The core of The New York Times is their printed product, but their report also helped digital-only companies craft a game plan.

Anika Anand, who is a reporter for Chalkbeat, a digital-only organization aimed at the education market, said she has three personal takeaways from the report that she is promoting to her team.

She believes building tools for creative sustainable innovation is more important than building one-off interactives. Reporters want a “systemized” way to increase readership and impact of a story and increasing collaboration with the business, product, and non-editorial. In order to address this, Chalkbeat created an impact tracker tool called MORI which allows their reporters to input qualitative impacts that their story has had.

Anand gave an example of the impact MORI has. If a reporter writes a story about a graduation policy that is holding a student back from graduating, and a chancellor from a school sees that story and thinks ‘this student is my poster child for wanting to change this particular policy,’ MORI allows Chalkbeat reporter to keep track of such things.

Although The New York Times has a uniquely large audience, smaller print organizations are still able to relate to and learn from the report.

Chris Linden, managing editor of a small publication, the Rockford, Illinois, based Northwest Quarterly, was excited about the Innovation Report. He says for the Northwest Quarterly, the innovation report is a model of what could happen and what could work, however; they need to take the report with a grain of salt. “We need to understand, what happens or what works for The Times and how we can apply those same kinds of principles to our own situation,” said Linden.

Linden says his takeaway from the New York Times keynote at ONA on Friday night is similar to what his original takeaway was. “What works for the New York Times is great, and it is inspiring” he says about seeing journalists sit down and have the conversation about the digital age.

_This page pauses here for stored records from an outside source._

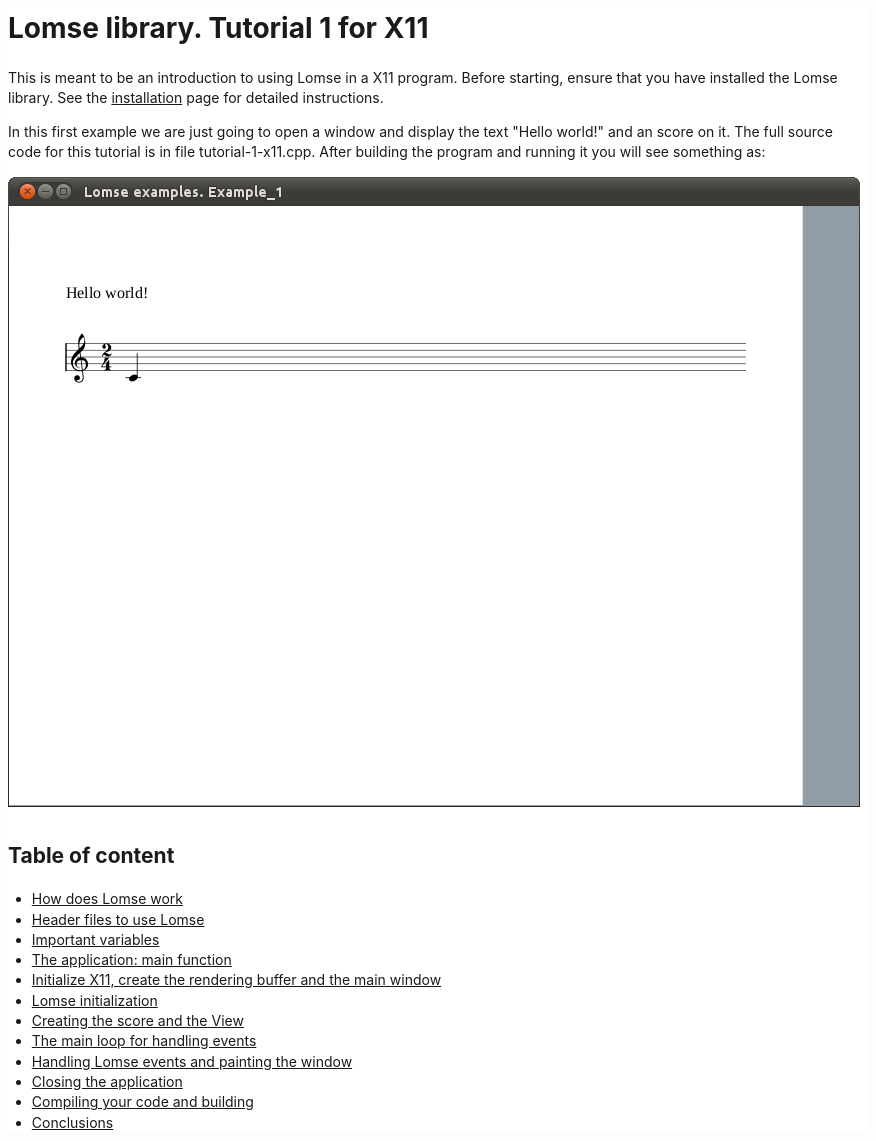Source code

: # Lomse library. Tutorial 1 for X11

This is meant to be an introduction to using Lomse in a X11 program. Before starting, ensure that you have installed the Lomse library. See the [installation](https://github.com/lenmus/lomse/wiki/Installation) page for detailed instructions.

In this first example we are just going to open a window and display the text "Hello world!" and an score on it. The full source code for this tutorial is in file tutorial-1-x11.cpp. After building the program and running it you will see something as:

![](../../images/tutorial-1-x11.png)



## <a name="" />Table of content

- [How does Lomse work](lomse)
- [Header files to use Lomse](#headers)
- [Important variables](#variables)
- [The application: main function](#main)
- [Initialize X11, create the rendering buffer and the main window](#init-x11)
- [Lomse initialization](#init-Lomse)
- [Creating the score and the View](#open-document)
- [The main loop for handling events](#main-loop)
- [Handling Lomse events and painting the window](#events)
- [Closing the application](#close)
- [Compiling your code and building](#compile)
- [Conclusions](#conclusions)
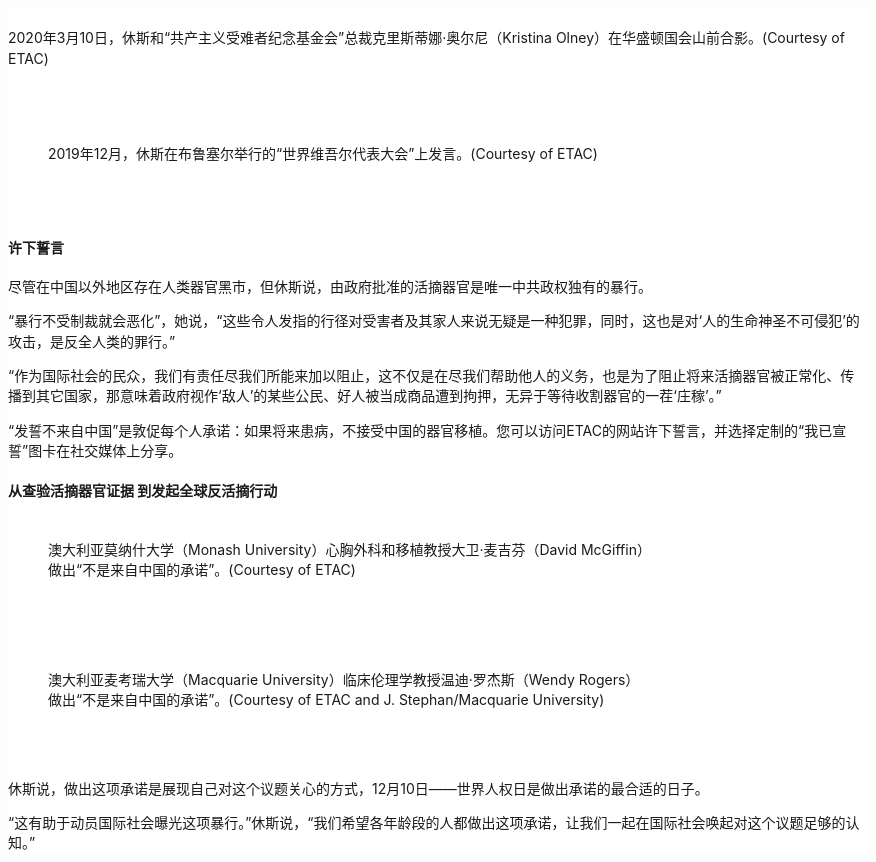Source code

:  </ok>
 <br/><figcaption class="wp-caption-text" id="caption-attachment-13431244">
  2020年3月10日，休斯和“共产主义受难者纪念基金会”总裁克里斯蒂娜‧奥尔尼（Kristina Olney）在华盛顿国会山前合影。(Courtesy of ETAC)
 </figcaption><br/>
</figure><br/>
<figure aria-describedby="caption-attachment-13431248" class="wp-caption aligncenter" id="attachment_13431248" style="width: 600px">
 <ok href="https://i.epochtimes.com/assets/uploads/2021/12/id13431248-ET-Susie-Brussels-WorldUyghurCongressConference.jpeg" target="_blank">
  <img alt="" class="size-large wp-image-13431248" src="https://i.epochtimes.com/assets/uploads/2021/12/id13431248-ET-Susie-Brussels-WorldUyghurCongressConference-600x334.jpeg"/>
 </ok>
 <br/><figcaption class="wp-caption-text" id="caption-attachment-13431248">
  2019年12月，休斯在布鲁塞尔举行的“世界维吾尔代表大会”上发言。(Courtesy of ETAC)
 </figcaption><br/>
</figure><br/>
<h4>
 许下誓言
</h4>
<p>
 尽管在中国以外地区存在人类器官黑市，但休斯说，由政府批准的活摘器官是唯一中共政权独有的暴行。
</p>
<p>
 “暴行不受制裁就会恶化”，她说，“这些令人发指的行径对受害者及其家人来说无疑是一种犯罪，同时，这也是对‘人的生命神圣不可侵犯’的攻击，是反全人类的罪行。”
</p>
<p>
 “作为国际社会的民众，我们有责任尽我们所能来加以阻止，这不仅是在尽我们帮助他人的义务，也是为了阻止将来活摘器官被正常化、传播到其它国家，那意味着政府视作‘敌人’的某些公民、好人被当成商品遭到拘押，无异于等待收割器官的一茬‘庄稼’。”
</p>
<p>
 “发誓不来自中国”是敦促每个人承诺：如果将来患病，不接受中国的器官移植。您可以访问ETAC的网站许下誓言，并选择定制的“我已宣誓”图卡在社交媒体上分享。
</p>
<h4>
 从查验活摘器官证据 到发起全球反活摘行动
</h4>
<figure aria-describedby="caption-attachment-13431251" class="wp-caption aligncenter" id="attachment_13431251" style="width: 600px">
 <ok href="https://i.epochtimes.com/assets/uploads/2021/12/id13431251-ET-Dr.-David-McGiffin-pledge-card.png" target="_blank">
  <img alt="" class="size-large wp-image-13431251" src="https://i.epochtimes.com/assets/uploads/2021/12/id13431251-ET-Dr.-David-McGiffin-pledge-card-600x315.png"/>
 </ok>
 <br/><figcaption class="wp-caption-text" id="caption-attachment-13431251">
  澳大利亚莫纳什大学（Monash University）心胸外科和移植教授大卫‧麦吉芬（David McGiffin）做出“不是来自中国的承诺”。(Courtesy of ETAC)
 </figcaption><br/>
</figure><br/>
<figure aria-describedby="caption-attachment-13431253" class="wp-caption aligncenter" id="attachment_13431253" style="width: 600px">
 <ok href="https://i.epochtimes.com/assets/uploads/2021/12/id13431253-ET-Wendy_I-took-Pledge-card-2048x1076.png" target="_blank">
  <img alt="" class="size-large wp-image-13431253" src="https://i.epochtimes.com/assets/uploads/2021/12/id13431253-ET-Wendy_I-took-Pledge-card-2048x1076-600x315.png"/>
 </ok>
 <br/><figcaption class="wp-caption-text" id="caption-attachment-13431253">
  澳大利亚麦考瑞大学（Macquarie University）临床伦理学教授温迪‧罗杰斯（Wendy Rogers）做出“不是来自中国的承诺”。(Courtesy of ETAC and J. Stephan/Macquarie University)
 </figcaption><br/>
</figure><br/>
<p>
 休斯说，做出这项承诺是展现自己对这个议题关心的方式，12月10日——世界人权日是做出承诺的最合适的日子。
</p>
<p>
 “这有助于动员国际社会曝光这项暴行。”休斯说，“我们希望各年龄段的人都做出这项承诺，让我们一起在国际社会唤起对这个议题足够的认知。”
</p>
<p>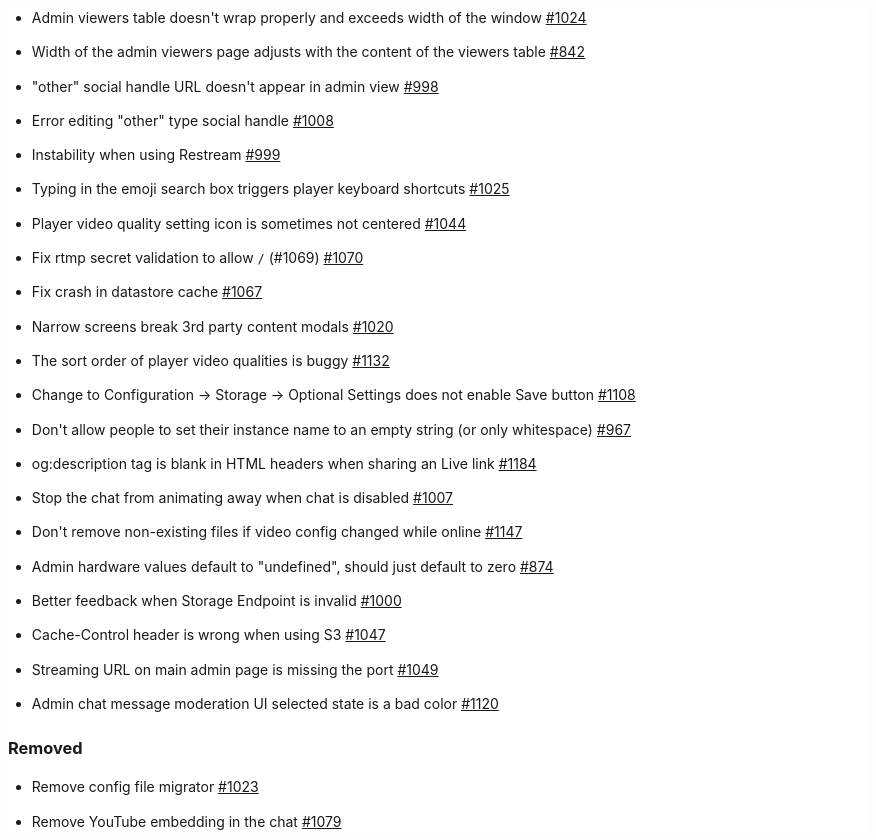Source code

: - Admin viewers table doesn't wrap properly and exceeds width of the window [#1024](https://github.com/imzqqq/issues/1024)

- Width of the admin viewers page adjusts with the content of the viewers table [#842](https://github.com/imzqqq/issues/842)

- "other" social handle URL doesn't appear in admin view [#998](https://github.com/imzqqq/issues/998)

- Error editing "other" type social handle [#1008](https://github.com/imzqqq/issues/1008)

- Instability when using Restream [#999](https://github.com/imzqqq/issues/999)

- Typing in the emoji search box triggers player keyboard shortcuts [#1025](https://github.com/imzqqq/issues/1025)

- Player video quality setting icon is sometimes not centered [#1044](https://github.com/imzqqq/issues/1044)

- Fix rtmp secret validation to allow `/` (#1069) [#1070](https://github.com/imzqqq/pull/1070)

- Fix crash in datastore cache [#1067](https://github.com/imzqqq/issues/1067)

- Narrow screens break 3rd party content modals [#1020](https://github.com/imzqqq/issues/1020)

- The sort order of player video qualities is buggy [#1132](https://github.com/imzqqq/issues/1132)

- Change to Configuration → Storage → Optional Settings does not enable Save button [#1108](https://github.com/imzqqq/issues/1108)

- Don't allow people to set their instance name to an empty string (or only whitespace) [#967](https://github.com/imzqqq/issues/967)

- og:description tag is blank in HTML headers when sharing an Live link [#1184](https://github.com/imzqqq/issues/1184)

- Stop the chat from animating away when chat is disabled [#1007](https://github.com/imzqqq/issues/1007)

- Don't remove non-existing files if video config changed while online [#1147](https://github.com/imzqqq/issues/1147)

- Admin hardware values default to "undefined", should just default to zero [#874](https://github.com/imzqqq/issues/874)

- Better feedback when Storage Endpoint is invalid [#1000](https://github.com/imzqqq/issues/1000)

- Cache-Control header is wrong when using S3 [#1047](https://github.com/imzqqq/issues/1047)

- Streaming URL on main admin page is missing the port [#1049](https://github.com/imzqqq/issues/1049)

- Admin chat message moderation UI selected state is a bad color [#1120](https://github.com/imzqqq/issues/1120)

### Removed

- Remove config file migrator [#1023](https://github.com/imzqqq/issues/1023)

- Remove YouTube embedding in the chat [#1079](https://github.com/imzqqq/issues/1079)
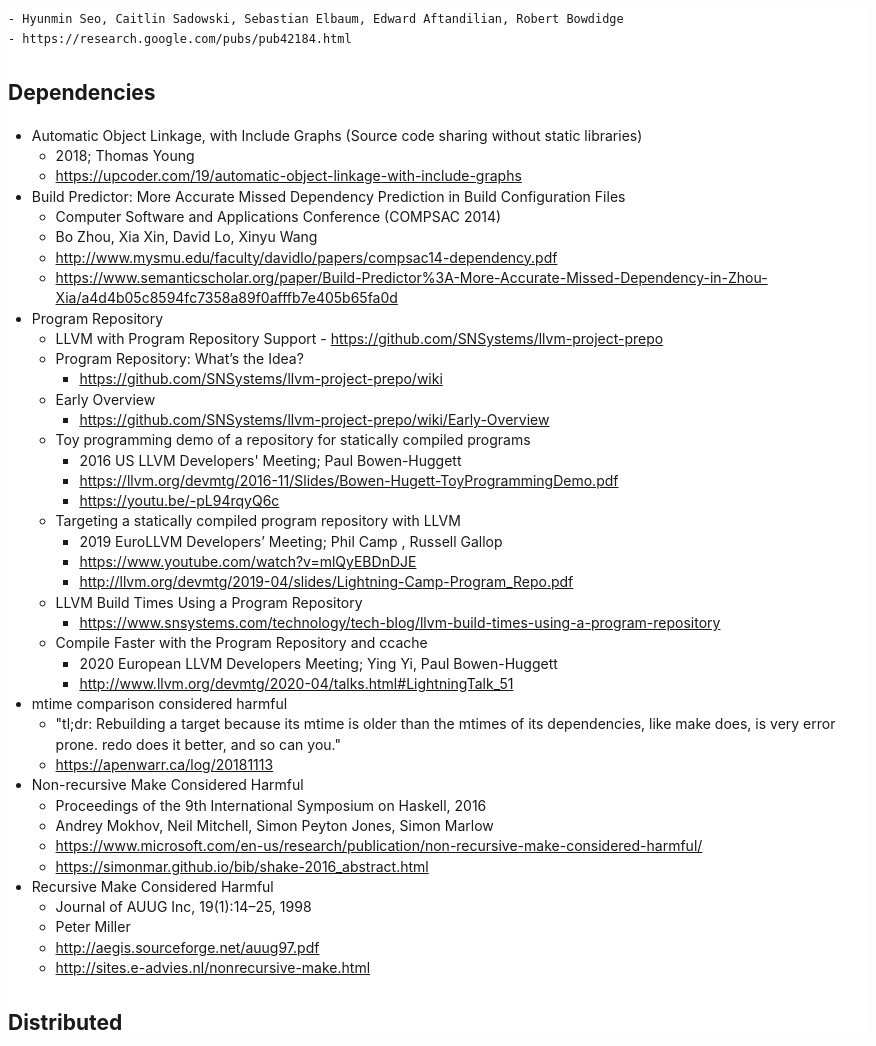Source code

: 	- Hyunmin Seo, Caitlin Sadowski, Sebastian Elbaum, Edward Aftandilian, Robert Bowdidge
	- https://research.google.com/pubs/pub42184.html

## Dependencies

- Automatic Object Linkage, with Include Graphs (Source code sharing without static libraries)
	- 2018; Thomas Young
	- https://upcoder.com/19/automatic-object-linkage-with-include-graphs
- Build Predictor: More Accurate Missed Dependency Prediction in Build Configuration Files
	- Computer Software and Applications Conference (COMPSAC 2014)
	- Bo Zhou, Xia Xin, David Lo, Xinyu Wang
	- http://www.mysmu.edu/faculty/davidlo/papers/compsac14-dependency.pdf
	- https://www.semanticscholar.org/paper/Build-Predictor%3A-More-Accurate-Missed-Dependency-in-Zhou-Xia/a4d4b05c8594fc7358a89f0afffb7e405b65fa0d
- Program Repository
	- LLVM with Program Repository Support
			- https://github.com/SNSystems/llvm-project-prepo
	- Program Repository: What’s the Idea?
		- https://github.com/SNSystems/llvm-project-prepo/wiki
	- Early Overview
		- https://github.com/SNSystems/llvm-project-prepo/wiki/Early-Overview
	- Toy programming demo of a repository for statically compiled programs
		- 2016 US LLVM Developers' Meeting; Paul Bowen-Huggett
		- https://llvm.org/devmtg/2016-11/Slides/Bowen-Hugett-ToyProgrammingDemo.pdf
		- https://youtu.be/-pL94rqyQ6c
	- Targeting a statically compiled program repository with LLVM
		- 2019 EuroLLVM Developers’ Meeting; Phil Camp , Russell Gallop 
		- https://www.youtube.com/watch?v=mlQyEBDnDJE 
		- http://llvm.org/devmtg/2019-04/slides/Lightning-Camp-Program_Repo.pdf
	- LLVM Build Times Using a Program Repository
		- https://www.snsystems.com/technology/tech-blog/llvm-build-times-using-a-program-repository
	- Compile Faster with the Program Repository and ccache
		- 2020 European LLVM Developers Meeting; Ying Yi, Paul Bowen-Huggett
		- http://www.llvm.org/devmtg/2020-04/talks.html#LightningTalk_51
- mtime comparison considered harmful
	- "tl;dr: Rebuilding a target because its mtime is older than the mtimes of its dependencies, like make does, is very error prone. redo does it better, and so can you."
	- https://apenwarr.ca/log/20181113
- Non-recursive Make Considered Harmful
	- Proceedings of the 9th International Symposium on Haskell, 2016
	- Andrey Mokhov, Neil Mitchell, Simon Peyton Jones, Simon Marlow
	- https://www.microsoft.com/en-us/research/publication/non-recursive-make-considered-harmful/
	- https://simonmar.github.io/bib/shake-2016_abstract.html
- Recursive Make Considered Harmful 
	- Journal of AUUG Inc, 19(1):14–25, 1998
	- Peter Miller
	- http://aegis.sourceforge.net/auug97.pdf
	- http://sites.e-advies.nl/nonrecursive-make.html

## Distributed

But this is something the smaller markets struggle to understand because they are not at that point where they can have those conversations.

According to Linden, the Northwest Quarterly has a print product that is very important to who they are, but they are still trying to figure out how they can make digital and print cohesive. “I think there’s a value to print that you can’t get in the digital side,” said Linden.

For the Northwest Quarterly, what is next is beginning the digital conversation. “We have to start with the conversation of what is it, why is it important to us and how can we implement it in a meaningful way,” said Linden.

Craig Nickels, digital production editor for the Milwaukee Journal Sentinel, said a lot of the New York Times innovation report rang true for him.

He said a lot of the information in the report was things he and his staff talk about all the time. “It was interesting to see it codified, it was interesting to see it in a huge report and it was interesting to see it as the New York Times saying it.”

Nickels says the report had a lot of ideas but it was unclear how much of it would be actionable because the Milwaukee Journal Sentinel does not have the same resources as the New York Times. “It was sort of vexing because there were good ideas but it was unclear what sort of road we could take to build on those ideas.”

The Milwaukee Journal Sentinel will continue to have their conversations but is focusing more on the small questions that need to be answered. For example, if there are going to go mobile, will they focus on mobile web or mobile apps? If they are going to do apps, should they focus on iOS and Android? Should they service those who use windows phones? Should they design for tablets?

The lines become even more blurred when the recently released iPhone 6 and iPhone 6 Plus came into play. “There’s not one single question that we need to get right or wrong, there’s a bunch of little questions, and if we get one wrong but most of them right, then we still have a chance of succeeding,” said Nickels.

Representatives from VOX and the Washington Post declined interviews about the topic.